Just take a look at folio_isolate_lru() callers:

mm/damon/paddr.c

-> We have a valid reference from damon_get_folio().

mm/gup.c

-> We have a valid reference from GUP

mm/khugepaged.c

-> We have a valid reference either from the page table or from the pagecache.
Locks (PT lock, xarray lock) make sure that we cannot race.

mm/madvise.c

-> We have a valid reference from the page table.

mm/memory_hotplug.c

-> We have a valid reference from folio_try_get()

mm/mempolicy.c

-> We have a valid reference from the page table.

mm/migrate_device.c

-> We have a valid reference from migration start code


The only confusing bit is mm/memory-failure.c. I would assume that we end up
calling it only through identify_page_state() after having obtained a reference
through e.g., get_hwpoison_page().


So no, it doesn't make any sense.
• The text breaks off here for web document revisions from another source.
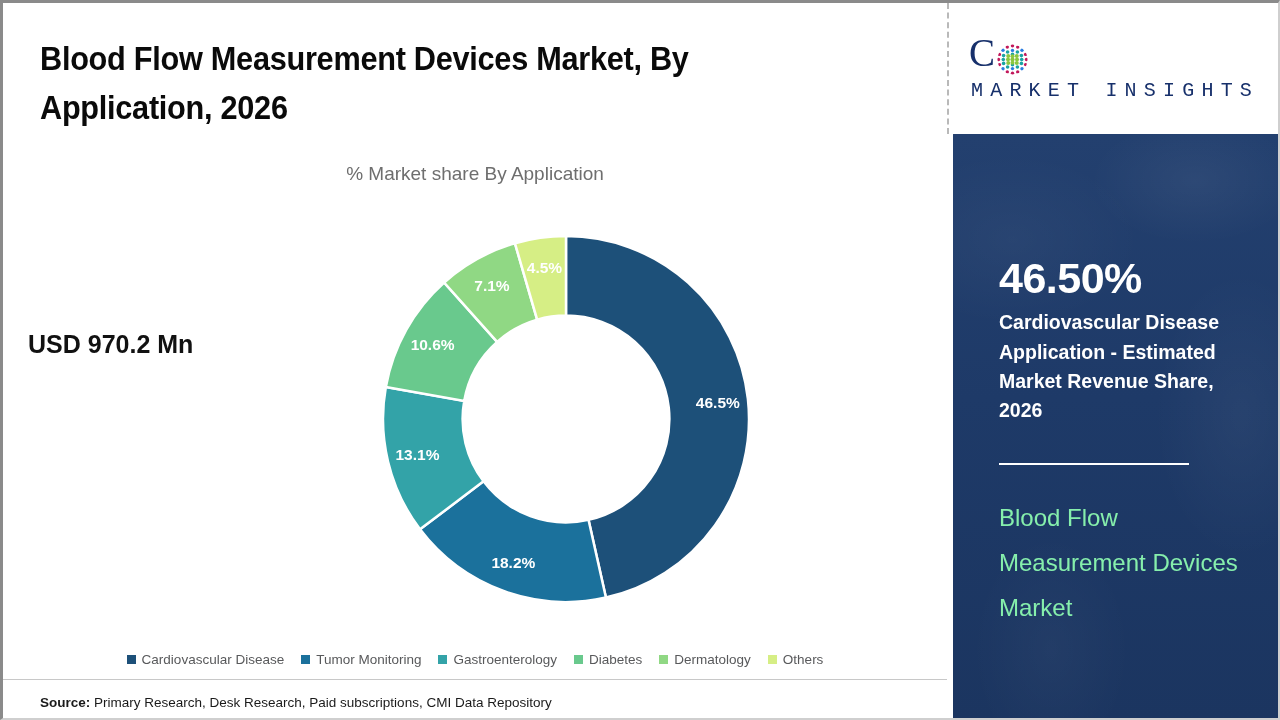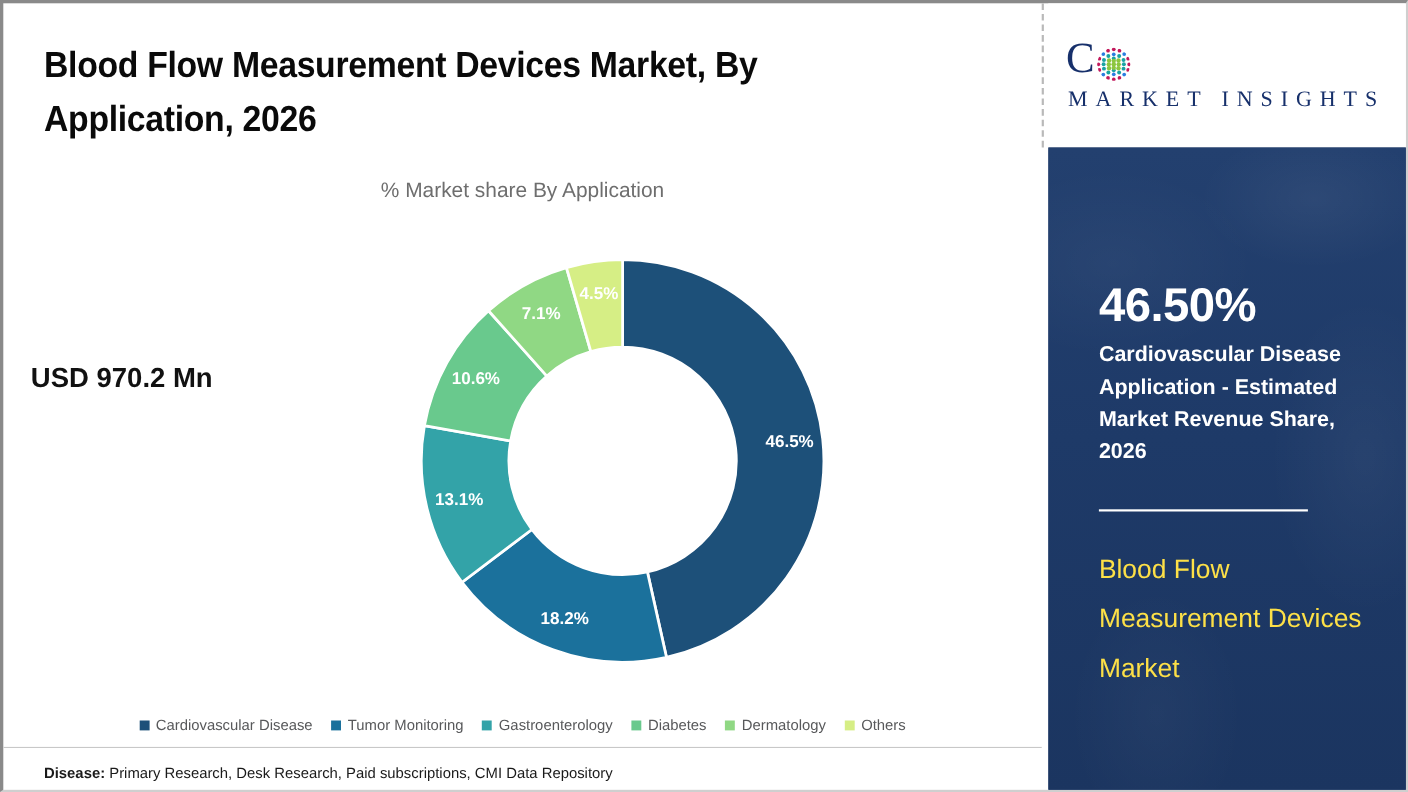"MARKET INSIGHTS" #logo-tagline { font-family: Liberation Serif, serif -> Liberation Mono, monospace }
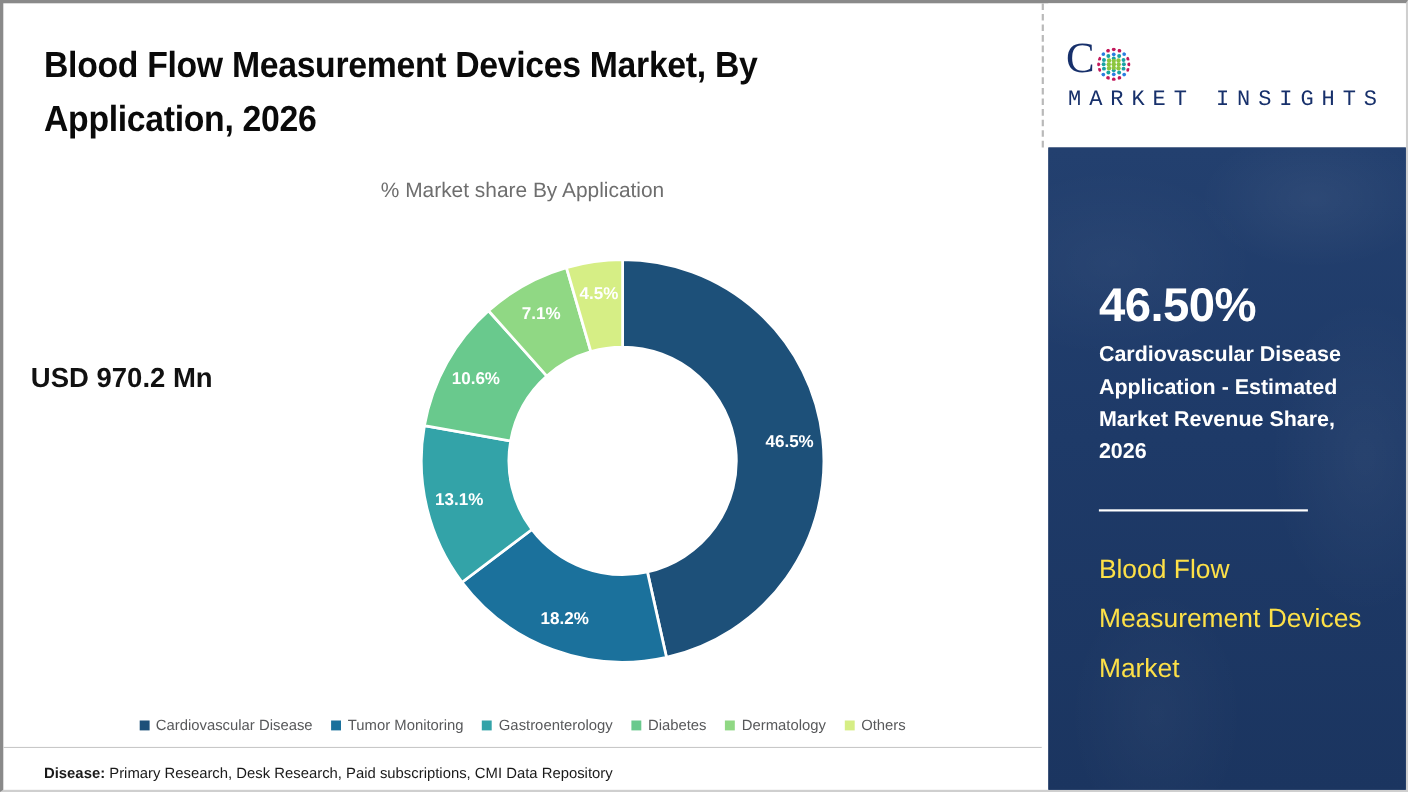"Blood Flow Measurement Devices Market" #sidebar-market-name { color: #fde047 -> #86efac }
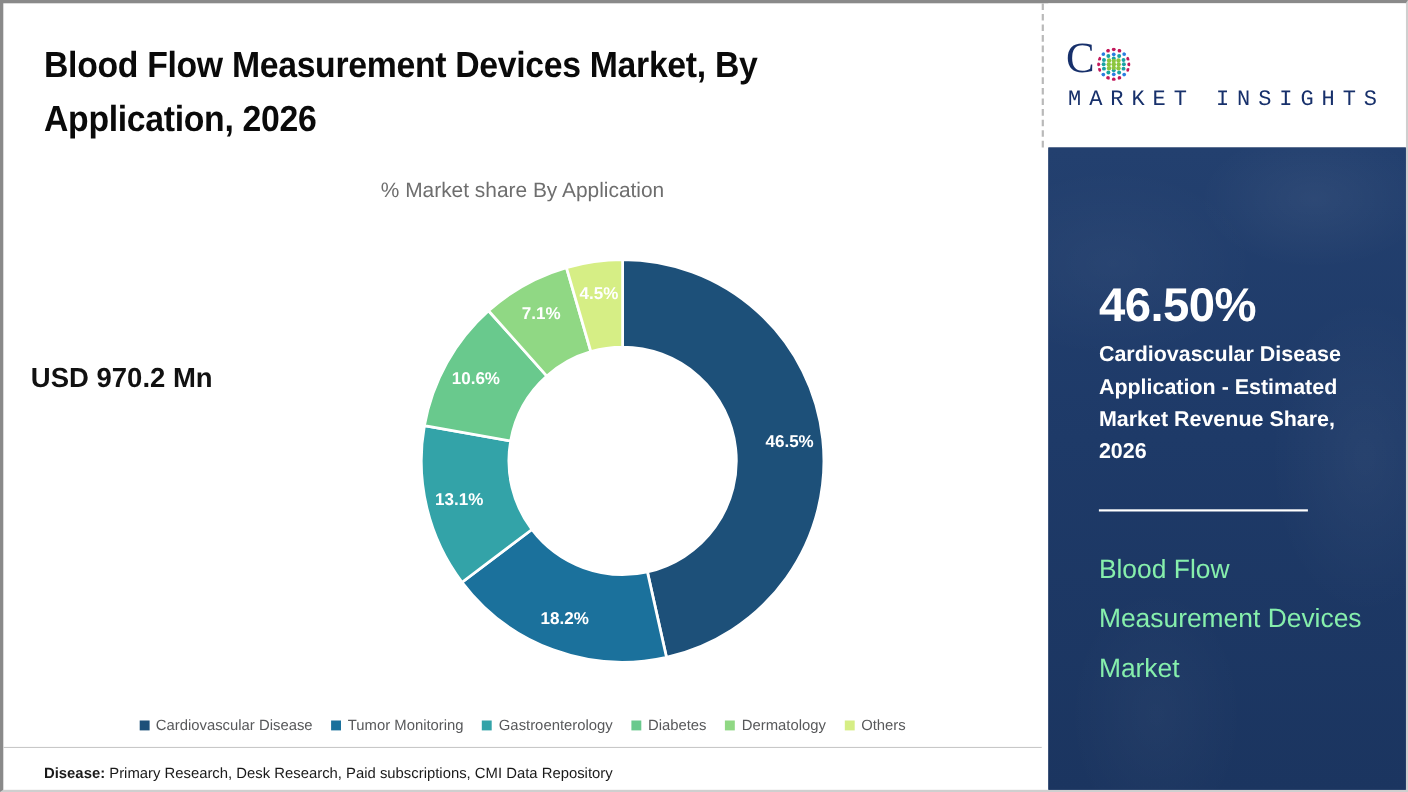"Disease:" span.src-strong { text: Disease -> Source }
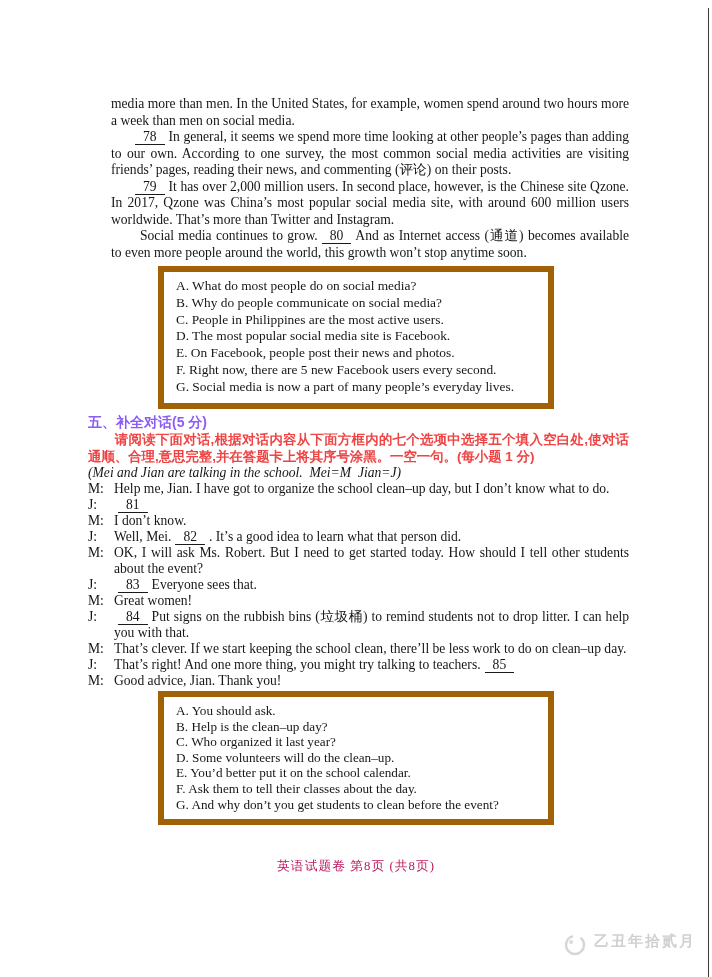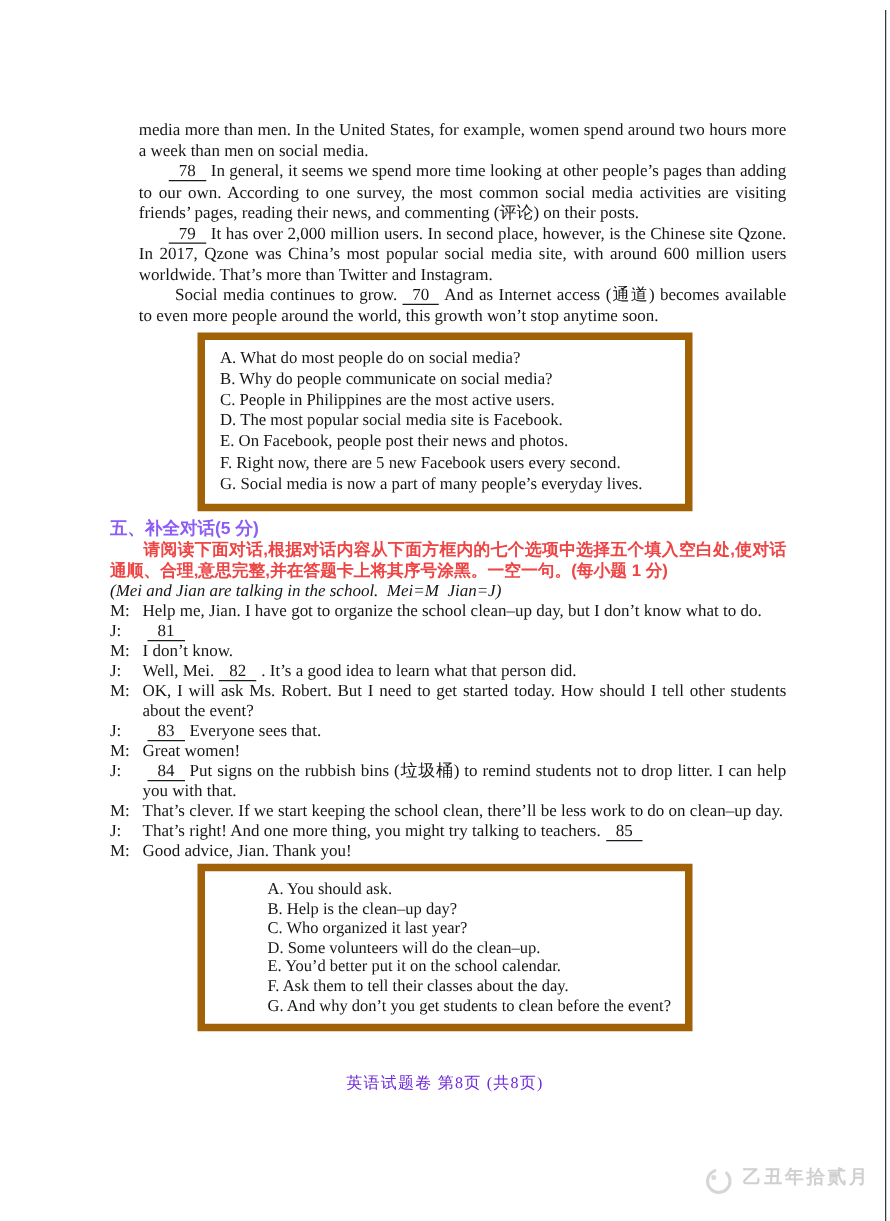"70" span.blank { text: 70 -> 80 }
Note that we even have

VM_BUG_ON_FOLIO(!folio_ref_count(folio), folio);

in folio_isolate_lru().

If you can trigger that (enable CONFIG_DEBUG_VM), then
something is fundamentally flawed there (e.g., refcount mis-balancing in your
environment).


But having this be an existing upstream problem is *unlikely*.

In short: folio_isolate_lru() cannot possibly race with folio freeing unless
something is fundamentally broken.

--
Cheers,

David